Exercise objective —
Answer these questions from the assignment text on the MPI Jacobi program below:
(a) Which provided file contains the sequential part of the code?
(b) What problem size n is given for the buffer-size experiments on the Cray?
(c) Which section of Quinn describes the ghost element buffers?

Quoted passage —
⟨
Introduction

The objective of this PA is to write an MPI program for the one D Jacobi problem from PA1, using a blocked approach: the array partitions in each MPI process are surrounded by ghost element buffers, as described in Quinn Section 13.3.5. and the slides from that chapter. You will write the MPI code, and analyse its performance on the Cray. The provided file jac1.c contains the sequential (one node) part of the code. When executed on a department machine:
 mpicc -o jac1 jac1.c -O3
 mpirun -np 1 jac1 12 6 1 0
it produces
0.000000 0.987654 1.939643 2.794239 3.456790 3.823045 3.823045 3.456790 2.794239 1.939643 0.987654 0.000000 
Sequential process complete, time: 0.0000257

Create a Makefile. Notice that it may change when you go from the Veggie machines to the Cray. Experiment with buffer sizes k, for problem size n = 3200 and number of iterations m = 32000 on the Cray using 1, 2, 4, 8, and 16 nodes, e.g.,

wbohm@cray2:~/lustrefs> aprun -n 1 jac1 3200 32000 1
uses one node on the Cray.
⟩
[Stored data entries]
⟨
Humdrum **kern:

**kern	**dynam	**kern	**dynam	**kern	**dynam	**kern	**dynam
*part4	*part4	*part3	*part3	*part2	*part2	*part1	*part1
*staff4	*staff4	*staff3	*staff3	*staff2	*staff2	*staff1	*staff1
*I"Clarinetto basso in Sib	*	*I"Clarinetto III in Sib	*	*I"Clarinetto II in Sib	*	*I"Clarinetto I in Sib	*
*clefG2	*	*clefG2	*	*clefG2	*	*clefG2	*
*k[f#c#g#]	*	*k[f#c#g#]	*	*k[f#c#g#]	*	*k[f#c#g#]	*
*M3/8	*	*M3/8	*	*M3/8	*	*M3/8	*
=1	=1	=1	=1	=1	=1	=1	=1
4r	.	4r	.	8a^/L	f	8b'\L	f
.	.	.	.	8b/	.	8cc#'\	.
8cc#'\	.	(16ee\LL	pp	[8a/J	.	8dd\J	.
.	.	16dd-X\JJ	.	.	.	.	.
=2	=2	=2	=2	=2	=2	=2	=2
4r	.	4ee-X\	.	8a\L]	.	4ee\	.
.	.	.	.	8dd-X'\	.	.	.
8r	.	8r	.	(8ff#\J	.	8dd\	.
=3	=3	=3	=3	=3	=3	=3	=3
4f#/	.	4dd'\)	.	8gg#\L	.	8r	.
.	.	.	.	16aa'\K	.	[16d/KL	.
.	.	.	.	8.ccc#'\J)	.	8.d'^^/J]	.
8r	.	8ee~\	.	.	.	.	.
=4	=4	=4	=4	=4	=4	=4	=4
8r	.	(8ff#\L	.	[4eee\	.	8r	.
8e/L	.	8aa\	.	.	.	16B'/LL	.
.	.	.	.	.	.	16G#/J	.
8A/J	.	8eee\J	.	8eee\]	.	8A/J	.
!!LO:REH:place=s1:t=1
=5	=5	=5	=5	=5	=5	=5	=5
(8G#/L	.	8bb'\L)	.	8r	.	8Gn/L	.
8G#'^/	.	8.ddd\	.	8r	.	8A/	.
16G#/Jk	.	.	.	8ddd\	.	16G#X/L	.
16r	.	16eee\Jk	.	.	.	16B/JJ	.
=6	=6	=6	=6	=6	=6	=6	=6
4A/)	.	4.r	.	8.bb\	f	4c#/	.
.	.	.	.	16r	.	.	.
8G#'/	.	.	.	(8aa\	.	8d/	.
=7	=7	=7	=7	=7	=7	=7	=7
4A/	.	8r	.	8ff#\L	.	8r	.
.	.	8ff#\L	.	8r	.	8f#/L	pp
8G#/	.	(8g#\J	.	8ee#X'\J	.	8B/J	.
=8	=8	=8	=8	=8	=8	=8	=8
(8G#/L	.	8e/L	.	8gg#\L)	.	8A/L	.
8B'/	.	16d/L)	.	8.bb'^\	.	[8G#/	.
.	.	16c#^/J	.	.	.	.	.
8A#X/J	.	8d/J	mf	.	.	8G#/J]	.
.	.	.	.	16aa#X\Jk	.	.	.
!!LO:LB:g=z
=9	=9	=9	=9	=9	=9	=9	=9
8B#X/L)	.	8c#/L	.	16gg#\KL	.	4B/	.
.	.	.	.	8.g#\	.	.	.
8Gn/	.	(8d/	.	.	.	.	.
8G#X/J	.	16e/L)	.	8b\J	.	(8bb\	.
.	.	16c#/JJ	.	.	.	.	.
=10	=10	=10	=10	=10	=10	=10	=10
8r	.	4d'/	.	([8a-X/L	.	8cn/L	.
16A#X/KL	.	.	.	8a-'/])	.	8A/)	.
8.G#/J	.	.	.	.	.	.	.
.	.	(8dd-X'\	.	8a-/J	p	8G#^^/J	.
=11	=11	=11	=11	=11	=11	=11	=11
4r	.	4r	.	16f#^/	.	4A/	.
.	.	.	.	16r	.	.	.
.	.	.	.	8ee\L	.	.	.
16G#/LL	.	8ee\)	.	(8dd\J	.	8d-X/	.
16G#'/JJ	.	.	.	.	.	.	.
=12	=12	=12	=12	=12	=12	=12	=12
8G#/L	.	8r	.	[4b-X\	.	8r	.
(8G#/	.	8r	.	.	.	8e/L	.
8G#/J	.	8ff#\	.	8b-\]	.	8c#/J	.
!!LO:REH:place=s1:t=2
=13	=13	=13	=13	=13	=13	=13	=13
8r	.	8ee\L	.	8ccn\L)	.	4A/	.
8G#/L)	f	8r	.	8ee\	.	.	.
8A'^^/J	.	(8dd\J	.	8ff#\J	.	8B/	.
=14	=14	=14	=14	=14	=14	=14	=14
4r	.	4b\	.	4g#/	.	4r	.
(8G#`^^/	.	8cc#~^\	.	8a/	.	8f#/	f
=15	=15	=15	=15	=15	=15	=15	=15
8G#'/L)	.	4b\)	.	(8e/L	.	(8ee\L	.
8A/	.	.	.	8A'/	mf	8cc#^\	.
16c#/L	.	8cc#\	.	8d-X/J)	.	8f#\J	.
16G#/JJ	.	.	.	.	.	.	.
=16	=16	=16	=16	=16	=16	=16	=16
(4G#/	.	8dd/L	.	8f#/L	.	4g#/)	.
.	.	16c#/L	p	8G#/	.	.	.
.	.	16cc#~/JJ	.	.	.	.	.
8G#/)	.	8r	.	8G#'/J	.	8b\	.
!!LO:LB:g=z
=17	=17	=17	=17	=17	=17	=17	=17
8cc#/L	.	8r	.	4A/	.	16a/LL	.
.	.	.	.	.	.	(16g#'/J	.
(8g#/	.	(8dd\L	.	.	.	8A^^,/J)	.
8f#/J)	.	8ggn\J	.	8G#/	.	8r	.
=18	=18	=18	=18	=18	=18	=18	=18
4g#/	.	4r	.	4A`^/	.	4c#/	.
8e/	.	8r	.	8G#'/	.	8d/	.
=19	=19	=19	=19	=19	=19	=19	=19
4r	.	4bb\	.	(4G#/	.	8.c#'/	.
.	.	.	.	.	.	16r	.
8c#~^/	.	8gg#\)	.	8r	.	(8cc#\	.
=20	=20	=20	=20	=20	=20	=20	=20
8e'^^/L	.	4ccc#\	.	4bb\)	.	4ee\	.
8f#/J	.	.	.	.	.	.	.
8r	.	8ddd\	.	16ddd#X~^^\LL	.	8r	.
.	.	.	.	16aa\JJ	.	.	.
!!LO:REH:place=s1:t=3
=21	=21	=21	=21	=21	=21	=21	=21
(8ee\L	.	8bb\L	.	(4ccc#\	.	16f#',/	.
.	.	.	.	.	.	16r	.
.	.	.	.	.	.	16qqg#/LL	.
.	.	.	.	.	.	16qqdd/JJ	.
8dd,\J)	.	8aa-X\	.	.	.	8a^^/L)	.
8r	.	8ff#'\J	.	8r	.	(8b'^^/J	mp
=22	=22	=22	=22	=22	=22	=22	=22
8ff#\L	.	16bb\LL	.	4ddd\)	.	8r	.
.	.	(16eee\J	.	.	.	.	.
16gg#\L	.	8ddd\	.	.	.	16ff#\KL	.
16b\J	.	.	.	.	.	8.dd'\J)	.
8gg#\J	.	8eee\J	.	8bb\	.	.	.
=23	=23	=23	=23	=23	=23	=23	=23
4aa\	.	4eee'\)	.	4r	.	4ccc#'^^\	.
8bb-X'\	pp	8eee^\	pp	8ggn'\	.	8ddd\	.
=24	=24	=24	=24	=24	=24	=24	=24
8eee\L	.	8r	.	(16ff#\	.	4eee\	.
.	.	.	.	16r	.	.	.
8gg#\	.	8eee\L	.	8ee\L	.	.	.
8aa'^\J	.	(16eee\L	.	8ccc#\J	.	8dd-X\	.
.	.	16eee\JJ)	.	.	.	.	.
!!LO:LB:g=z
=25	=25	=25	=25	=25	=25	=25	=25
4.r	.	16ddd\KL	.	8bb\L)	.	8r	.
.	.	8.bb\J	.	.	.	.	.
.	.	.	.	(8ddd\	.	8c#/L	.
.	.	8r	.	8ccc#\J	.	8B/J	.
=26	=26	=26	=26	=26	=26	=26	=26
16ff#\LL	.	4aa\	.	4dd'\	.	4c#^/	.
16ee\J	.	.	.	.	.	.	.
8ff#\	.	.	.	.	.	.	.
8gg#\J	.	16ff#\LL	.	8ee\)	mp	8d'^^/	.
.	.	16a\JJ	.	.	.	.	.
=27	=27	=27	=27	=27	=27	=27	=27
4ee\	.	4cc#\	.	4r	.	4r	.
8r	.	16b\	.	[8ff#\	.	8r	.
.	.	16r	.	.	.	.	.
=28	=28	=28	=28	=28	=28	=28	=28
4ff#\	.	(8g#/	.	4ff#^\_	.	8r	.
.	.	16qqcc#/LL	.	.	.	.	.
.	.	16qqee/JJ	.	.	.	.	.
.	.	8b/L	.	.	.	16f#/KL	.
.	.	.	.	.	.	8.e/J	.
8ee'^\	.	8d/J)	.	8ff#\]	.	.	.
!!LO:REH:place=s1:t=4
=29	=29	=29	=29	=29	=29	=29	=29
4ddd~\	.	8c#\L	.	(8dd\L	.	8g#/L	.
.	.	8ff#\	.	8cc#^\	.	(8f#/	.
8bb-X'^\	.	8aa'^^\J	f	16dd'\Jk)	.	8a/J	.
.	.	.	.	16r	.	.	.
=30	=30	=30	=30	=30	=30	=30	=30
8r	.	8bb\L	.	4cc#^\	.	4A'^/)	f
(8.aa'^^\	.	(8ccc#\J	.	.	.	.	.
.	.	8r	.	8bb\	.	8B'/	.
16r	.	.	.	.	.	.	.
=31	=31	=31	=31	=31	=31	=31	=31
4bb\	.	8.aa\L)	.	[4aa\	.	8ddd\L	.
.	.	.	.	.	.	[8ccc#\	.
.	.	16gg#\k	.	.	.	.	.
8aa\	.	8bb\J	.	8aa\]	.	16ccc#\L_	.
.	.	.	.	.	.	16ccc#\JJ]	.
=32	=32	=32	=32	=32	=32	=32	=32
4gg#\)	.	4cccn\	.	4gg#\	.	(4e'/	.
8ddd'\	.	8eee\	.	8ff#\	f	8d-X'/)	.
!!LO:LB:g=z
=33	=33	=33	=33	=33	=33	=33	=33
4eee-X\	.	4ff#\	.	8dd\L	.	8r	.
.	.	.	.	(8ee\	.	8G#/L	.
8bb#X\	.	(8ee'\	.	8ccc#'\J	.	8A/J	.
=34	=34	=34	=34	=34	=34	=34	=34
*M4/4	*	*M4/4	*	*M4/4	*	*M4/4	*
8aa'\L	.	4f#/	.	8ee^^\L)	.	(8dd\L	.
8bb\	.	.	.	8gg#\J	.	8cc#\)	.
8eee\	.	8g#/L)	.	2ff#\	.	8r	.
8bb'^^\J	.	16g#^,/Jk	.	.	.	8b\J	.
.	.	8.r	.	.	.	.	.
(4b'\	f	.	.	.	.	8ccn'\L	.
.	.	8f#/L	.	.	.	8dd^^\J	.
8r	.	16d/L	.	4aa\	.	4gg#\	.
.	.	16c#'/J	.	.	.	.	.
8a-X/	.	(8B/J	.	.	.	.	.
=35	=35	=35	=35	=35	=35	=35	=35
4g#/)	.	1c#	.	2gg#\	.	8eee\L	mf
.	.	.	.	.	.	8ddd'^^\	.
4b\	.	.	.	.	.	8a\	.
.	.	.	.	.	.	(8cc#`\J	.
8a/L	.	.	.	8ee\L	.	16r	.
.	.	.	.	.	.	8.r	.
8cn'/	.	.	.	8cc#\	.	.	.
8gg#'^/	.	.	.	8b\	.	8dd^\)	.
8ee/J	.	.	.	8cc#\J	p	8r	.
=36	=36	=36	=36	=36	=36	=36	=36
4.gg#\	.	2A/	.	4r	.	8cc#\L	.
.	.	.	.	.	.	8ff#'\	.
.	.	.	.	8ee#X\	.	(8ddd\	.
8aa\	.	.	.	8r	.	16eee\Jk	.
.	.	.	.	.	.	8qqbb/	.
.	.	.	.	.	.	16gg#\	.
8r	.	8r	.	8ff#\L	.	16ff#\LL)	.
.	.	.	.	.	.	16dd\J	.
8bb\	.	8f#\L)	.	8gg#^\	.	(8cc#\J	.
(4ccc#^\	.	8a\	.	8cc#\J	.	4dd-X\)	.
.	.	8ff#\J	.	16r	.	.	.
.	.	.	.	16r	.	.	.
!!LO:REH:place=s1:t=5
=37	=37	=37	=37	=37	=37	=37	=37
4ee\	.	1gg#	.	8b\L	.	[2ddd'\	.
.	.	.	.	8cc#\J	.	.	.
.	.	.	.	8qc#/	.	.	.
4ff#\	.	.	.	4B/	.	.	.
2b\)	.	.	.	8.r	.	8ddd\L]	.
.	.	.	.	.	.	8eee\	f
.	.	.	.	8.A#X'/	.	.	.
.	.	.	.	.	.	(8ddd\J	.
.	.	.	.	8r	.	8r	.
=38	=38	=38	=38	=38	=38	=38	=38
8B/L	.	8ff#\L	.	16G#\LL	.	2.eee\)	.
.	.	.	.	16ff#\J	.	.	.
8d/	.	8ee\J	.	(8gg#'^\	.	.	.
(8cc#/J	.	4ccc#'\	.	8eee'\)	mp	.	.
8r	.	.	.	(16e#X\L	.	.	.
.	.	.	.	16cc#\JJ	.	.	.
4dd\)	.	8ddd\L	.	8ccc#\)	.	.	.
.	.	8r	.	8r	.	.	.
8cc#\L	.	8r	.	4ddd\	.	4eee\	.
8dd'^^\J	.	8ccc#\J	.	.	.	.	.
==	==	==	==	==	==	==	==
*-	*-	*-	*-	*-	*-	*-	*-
⟩
Task response —
(a) jac1.c
(b) n = 3200
(c) Section 13.3.5